#### [Prompt A]
Give the lines of the entries as a numbered list, from the first line of the entries through the line containing "개의 상품이 있습니다.", both included. Omit blank lines and leave out the pictures.

#### [Passage shown]
=== Section Start ===
RUSSIA: 34 Jehovah's Witness publications and one congregation banned

Moscow, Russia - Russia's Supreme Court has today (8 December) upheld a Rostov-on-Don Regional Court ruling finding 34 Jehovah's Witness publications "extremist", ensuring that their distribution will be banned nationwide. The Supreme Court also upheld, as part of the ruling, the liquidation of the Taganrog Jehovah's Witness congregation as extremist. The congregation's property will now be confiscated, and it will be banned from meeting as a community. Asked why the Supreme Court upheld the lower court decision, the secretary for the Supreme Court's Civil Cases Division, who would not give her name, told Forum 18 News Service: "The Jehovah's Witnesses are extremist." Asked if they have for example killed anyone, she responded: "To a certain extent, yes." The court ruling opens the way for the distribution of all Jehovah's Witness literature in Russia to be banned in future. Grigory Martynov of the Jehovah's Witnesses expressed disappointment, telling Forum 18 that "the decision was taken very quickly and they gave no explanation as to why they upheld the Rostov decision." He also stated that they will consider whether to take their case to the European Court of Human Rights (ECHR) in Strasbourg.

The decision today (8 December) by Russia's Supreme Court in Moscow rejecting a Jehovah's Witness appeal opens the way for distribution of all their literature in Russia to be banned in future, Forum 18 News Service notes. The Court upheld the September decision of the Rostov-on-Don Regional Court finding 34 named Jehovah's Witness publications "extremist", ensuring that they will be banned nationwide, and that the Jehovah's Witness congregation in the town of Taganrog is extremist and is liquidated.

The secretary for the Civil Cases Division at the Supreme Court, who would not give her name, told Forum 18 from Moscow just minutes after the decision had been handed down that the Supreme Court found the Regional Court decision to be "legally grounded" and left the Jehovah's Witness suit without satisfaction. "The Jehovah's Witnesses are extremist," she explained.

Asked in what way the Jehovah's Witnesses can be considered extremist, the secretary responded: "People's spiritual views and outlook here are different. The Jehovah's Witnesses here are not like they are in other countries. They propound extremist views." Asked if the Jehovah's Witnesses in Russia have killed anyone, for example, she told Forum 18: "To a certain extent, yes."

Grigory Martynov of the Jehovah's Witnesses expressed disappointment at the decision. "The decision was taken very quickly and they gave no explanation as to why they upheld the Rostov decision," he told Forum 18 in the wake of the hearing. He said they will have to wait until they receive the decision in writing – expected within ten days – before they see the Court's reasoning. He said that as the Jehovah's Witnesses cannot appeal any further within Russia, they will now consider whether to take their case to the European Court of Human Rights (ECHR) in Strasbourg.

In March 2004 the Moscow Jehovah's Witness community was liquidated by a local court (see F18News 17 June 2004 http://www.forum18.org/Archive.php?article_id=344). Jehovah's Witnesses at that time added information about this case to one they had already lodged with the ECHR about harassment of the community (Jehovah's Witnesses of Moscow and Others v. Russia, Application 302/2). However, the ECHR has not yet ruled on whether the case is admissible, or when a judgment may be made.
=== Section End ===
#### [Data to examine]
=== Section Start ===
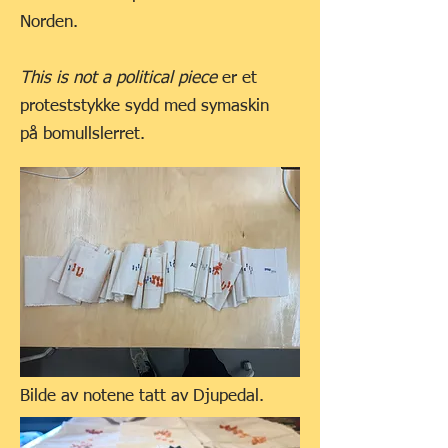
Norden.
This is not a political piece
er et
proteststykke sydd med symaskin
på
bomullslerret.
Bilde av notene tatt av Djupedal.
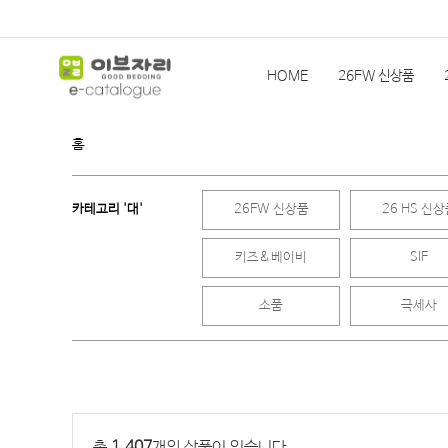
HOME
26FW 신상품
홈
슬립앤슬립
HEIMa
한
카테고리 '대'
26FW 신상품
26 HS 신
기획상품(발주)
이전 시즌
키즈&베이비
SIF
소품
극세사
총
1,407
개의 상품이 있습니다.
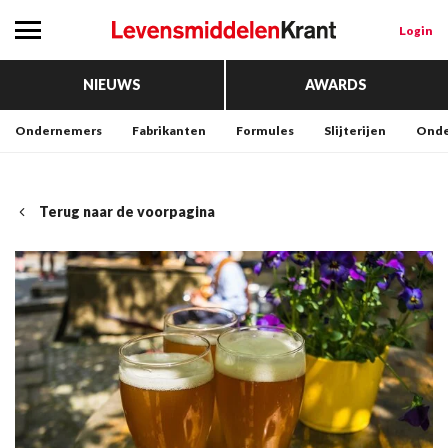
Login
NIEUWS
AWARDS
Ondernemers
Fabrikanten
Formules
Slijterijen
Onde
Terug naar de voorpagina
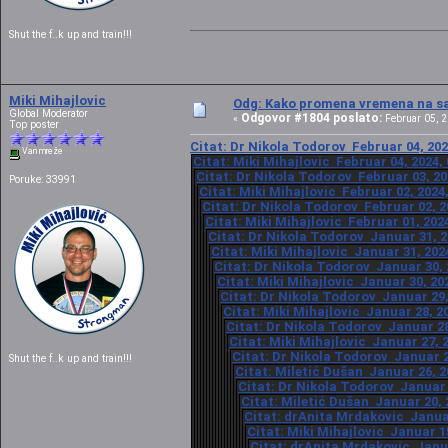
Shut the f..k up and train!!!
Miki Mihajlovic
Odg: Kako promena vremena na sat
Global Moderator
Odgovor #1804 poslato:
«
Februar 05, 2
Top poster
Citat: Dr Nikola Todorov Februar 04, 202
Van mreže
Citat: Miki Mihajlovic Februar 04, 2024,
Citat: Dr Nikola Todorov Februar 03, 20
Poruke: 33991
Citat: Miki Mihajlovic Februar 02, 2024
Citat: Dr Nikola Todorov Februar 02, 2
Citat: Miki Mihajlovic Februar 01, 202
Citat: Dr Nikola Todorov Januar 31, 2
Citat: Miki Mihajlovic Januar 31, 202
Citat: Dr Nikola Todorov Januar 30, 
Citat: Miki Mihajlovic Januar 30, 20
Citat: Dr Nikola Todorov Januar 29,
Citat: Miki Mihajlovic Januar 28, 2
Citat: Dr Nikola Todorov Januar 28
Citat: Miki Mihajlovic Januar 27, 
Citat: Dr Nikola Todorov Januar 2
Shut the f..k up and train!!!
Citat: Miletić Dušan Januar 26, 2
Citat: Dr Nikola Todorov Januar 
Citat: Miletić Dušan Januar 20, 
Citat: drAnita Mrdakovic Januar
Citat: Miki Mihajlovic Januar 15
Citat: drAnita Mrdakovic Janua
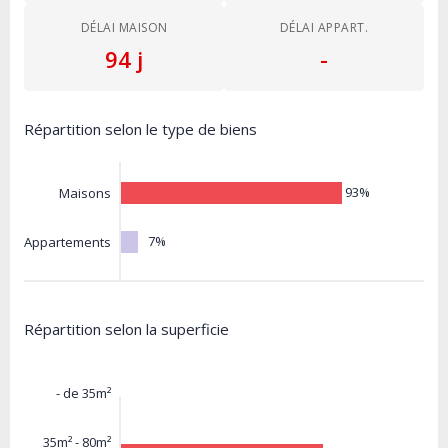
DÉLAI MAISON
DÉLAI APPART.
94 j
-
Répartition selon le type de biens
93%
Maisons
7%
Appartements
Répartition selon la superficie
- de 35m²
35m² - 80m²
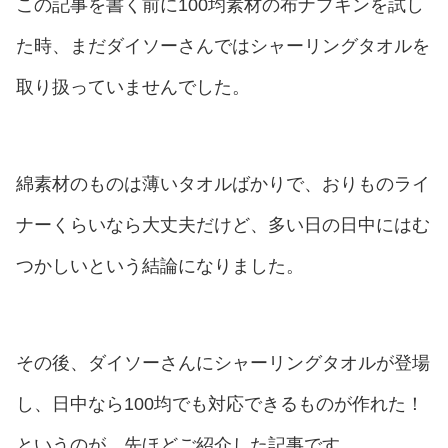
この記事を書く前に100均素材の布ナプキンを試し
た時、まだダイソーさんではシャーリングタオルを
取り扱っていませんでした。
綿素材のものは薄いタオルばかりで、おりものライ
ナーくらいなら大丈夫だけど、多い日の日中にはむ
つかしいという結論になりました。
その後、ダイソーさんにシャーリングタオルが登場
し、日中なら100均でも対応できるものが作れた！
というのが、先ほどご紹介した記事です。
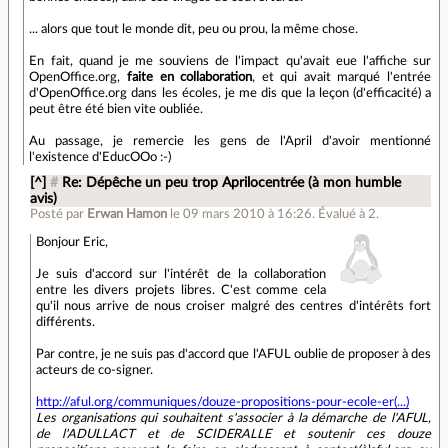
... alors que tout le monde dit, peu ou prou, la même chose.
En fait, quand je me souviens de l'impact qu'avait eue l'affiche sur
OpenOffice.org,
faite en collaboration
, et qui avait marqué l'entrée
d'OpenOffice.org dans les écoles, je me dis que la leçon (d'efficacité) a
peut être été bien vite oubliée.
Au passage, je remercie les gens de l'April d'avoir mentionné
l'existence d'EducOOo :-)
[^]
#
Re: Dépêche un peu trop Aprilocentrée (à mon humble
avis)
Posté par
Erwan Hamon
le 09 mars 2010 à 16:26
.
Évalué à
2
.
Bonjour Eric,
Je suis d'accord sur l'intérêt de la collaboration
entre les divers projets libres. C'est comme cela
qu'il nous arrive de nous croiser malgré des centres d'intérêts fort
différents.
Par contre, je ne suis pas d'accord que l'AFUL oublie de proposer à des
acteurs de co-signer.
http://aful.org/communiques/douze-propositions-pour-ecole-er(...)
Les organisations qui souhaitent s'associer à la démarche de l'AFUL,
de l'ADULLACT et de SCIDERALLE et soutenir ces douze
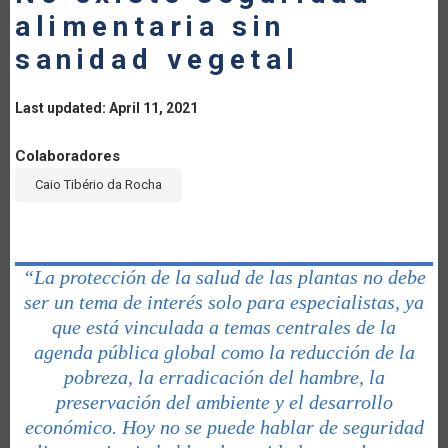
alimentaria sin
sanidad vegetal
Last updated: April 11, 2021
Colaboradores
Caio Tibério da Rocha
“La protección de la salud de las plantas no debe
ser un tema de interés solo para especialistas, ya
que está vinculada a temas centrales de la
agenda pública global como la reducción de la
pobreza, la erradicación del hambre, la
preservación del ambiente y el desarrollo
económico. Hoy no se puede hablar de seguridad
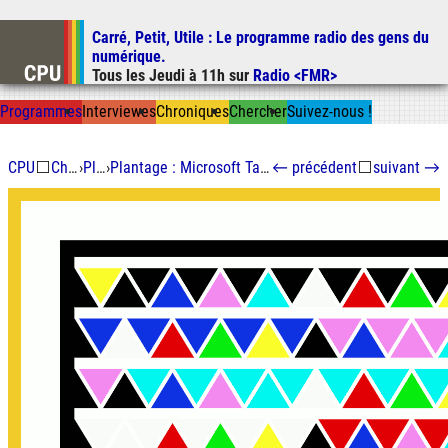
Carré, Petit, Utile
: Le programme radio des gens du
Aller au contenu
numérique.
Aller au menu
Tous les
Jeudi
à
11h
sur
Radio <FMR>
Aller à la recherche
Prog
ramme
s
I
n
t
ervie
w
es
Chron
ique
s
Chercher
Suivez-nous
!
CPU
⬜
Chroniques
›
Plantage
›
Plantage : Microsoft Tag ou HCCB (High Capacity Color Barcode)
←
précédent
⬜
suivant
→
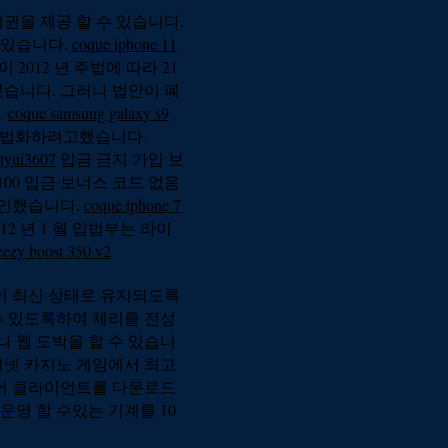
권을 제공 할 수 있습니다.
 있습니다.
coque iphone 11
 2012 년 주법에 따라 21
있습니다. 그러나 법안이 폐
.
coque samsung galaxy s9
 합법화하려고했습니다.
 tyui3607
입금 금지 가입 보
00 입금 보너스 코드 없음
승인했습니다.
coque iphone 7
012 년 1 월 입법부는 라이
eezy boost 350 v2
이 최신 상태로 유지되도록
수 있도록하여 체리를 전성
 웹 도박을 할 수 있습니
터넷 카지노 게임에서 최고
어 클라이언트를 다운로드
운영 할 수있는 기계를 10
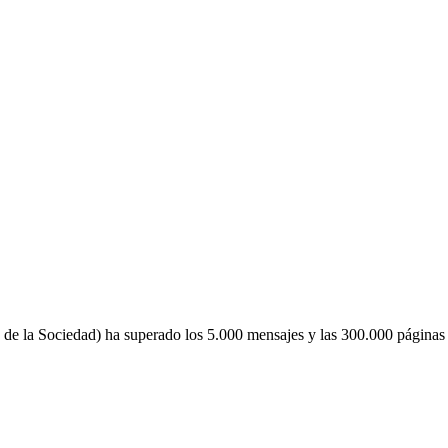
de la Sociedad) ha superado los 5.000 mensajes y las 300.000 páginas 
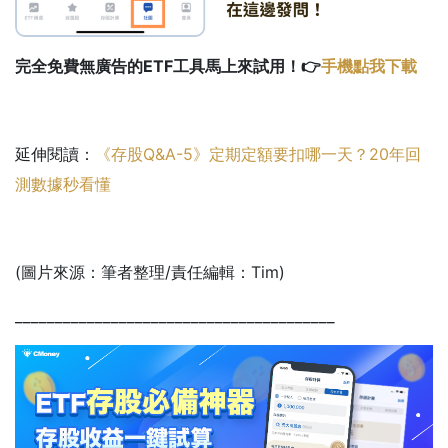
完全免費無廣告的ETF工具馬上來試用！👉
手機點我下載
延伸閱讀：
《存股Q&A-5》定期定額要扣哪一天？20年回
測數據秒看懂
(圖片來源：筆者整理/責任編輯：Tim)
________________________________________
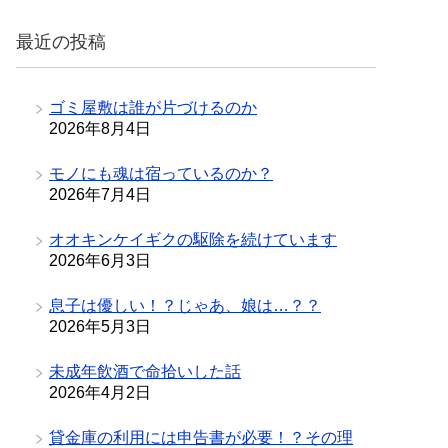
リ
最近の投稿
ー
ゴミ屋敷は誰が片づけるのか
2026年8月4日
モノにも魂は宿っているのか？
2026年7月4日
オオキンケイギクの駆除を続けています
2026年6月3日
息子は優しい！？じゃあ、娘は…？？
2026年5月3日
未成年飲酒で命拾いした話
2026年4月2日
貸金庫の利用には申告書が必要！？その理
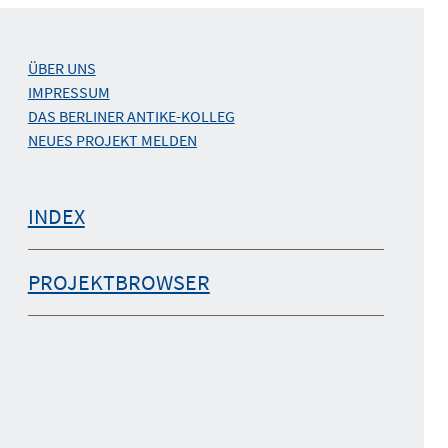
ÜBER UNS
IMPRESSUM
DAS BERLINER ANTIKE-KOLLEG
NEUES PROJEKT MELDEN
INDEX
PROJEKTBROWSER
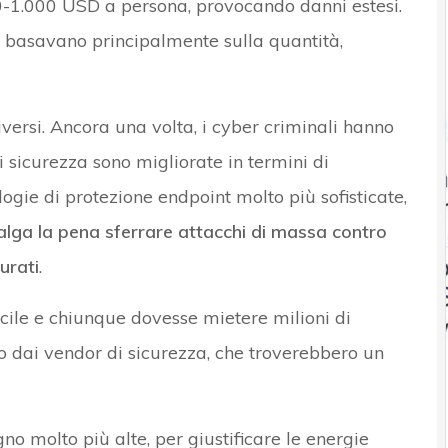
00-1.000 USD a persona, provocando danni estesi.
i basavano principalmente sulla quantità,
versi. Ancora una volta, i cyber criminali hanno
i sicurezza sono migliorate in termini di
logie di protezione endpoint molto più sofisticate,
alga la pena sferrare attacchi di massa contro
urati
.
ficile e chiunque dovesse mietere milioni di
 dai vendor di sicurezza, che troverebbero un
no molto più alte, per giustificare le energie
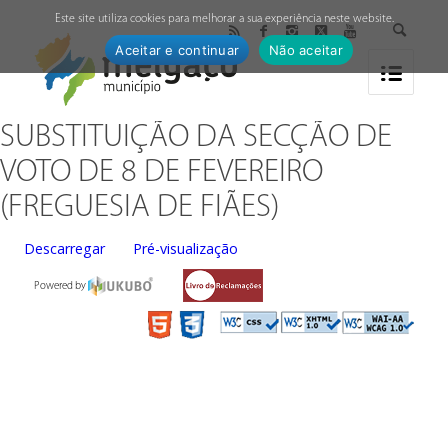
↓
Este site utiliza cookies para melhorar a sua experiência neste website.
Aceitar e continuar
Não aceitar
SUBSTITUIÇÃO DA SECÇÃO DE
VOTO DE 8 DE FEVEREIRO
(FREGUESIA DE FIÃES)
Descarregar
Pré-visualização
Powered by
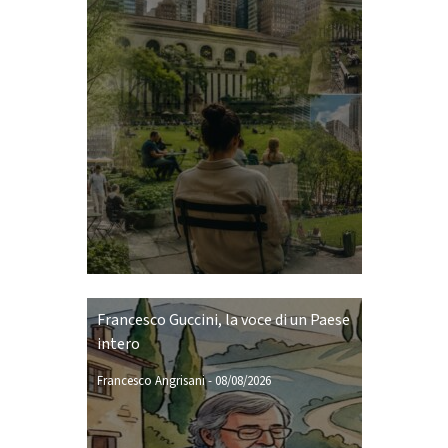
Francesco Guccini, la voce di un Paese
intero
Francesco Angrisani
-
08/08/2026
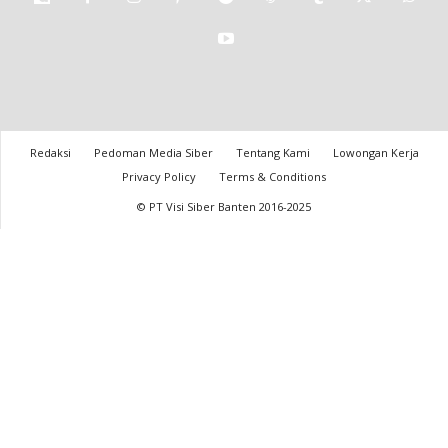
Redaksi
Pedoman Media Siber
Tentang Kami
Lowongan Kerja
Privacy Policy
Terms & Conditions
© PT Visi Siber Banten 2016-2025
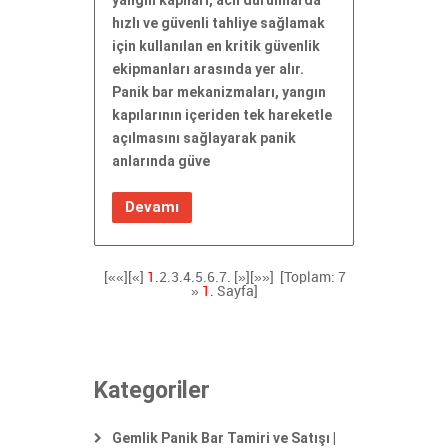
yangın kapıları, acil durumlarda
hızlı ve güvenli tahliye sağlamak
için kullanılan en kritik güvenlik
ekipmanları arasında yer alır.
Panik bar mekanizmaları, yangın
kapılarının içeriden tek hareketle
açılmasını sağlayarak panik
anlarında güve
Devamı
[««][«]
1.
2.
3.
4.
5.
6.
7.
[»]
[»»]
[Toplam: 7
»
1.
Sayfa]
Kategoriler
Gemlik Panik Bar Tamiri ve Satışı |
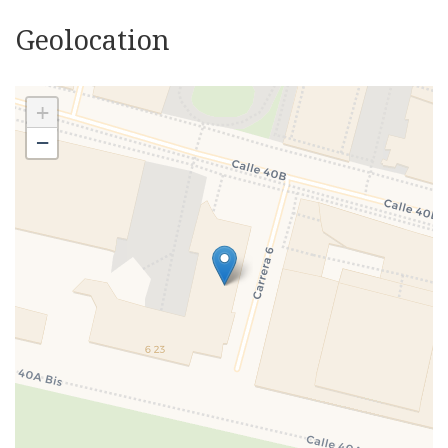
Geolocation
+
−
=== Section End ===
#### [Prompt B]
In the report on the Supreme Court ruling, rewrite the passage from "In March 2004" to "may be made.", substituting "district court" for "local court".

#### [Answer area A]
1. Norden.
2. This is not a political piece
3. er et
4. proteststykke sydd med symaskin
5. på
6. bomullslerret.
7. Bilde av notene tatt av Djupedal.
8. HOME
9. 26FW 신상품
10. 홈
11. 슬립앤슬립
12. HEIMa
13. 한
14. 카테고리 '대'
15. 26FW 신상품
16. 26 HS 신
17. 기획상품(발주)
18. 이전 시즌
19. 키즈&베이비
20. SIF
21. 소품
22. 극세사
23. 총
24. 1,407
25. 개의 상품이 있습니다.

#### [Answer area B]
In March 2004 the Moscow Jehovah's Witness community was liquidated by a district court (see F18News 17 June 2004 http://www.forum18.org/Archive.php?article_id=344). Jehovah's Witnesses at that time added information about this case to one they had already lodged with the ECHR about harassment of the community (Jehovah's Witnesses of Moscow and Others v. Russia, Application 302/2). However, the ECHR has not yet ruled on whether the case is admissible, or when a judgment may be made.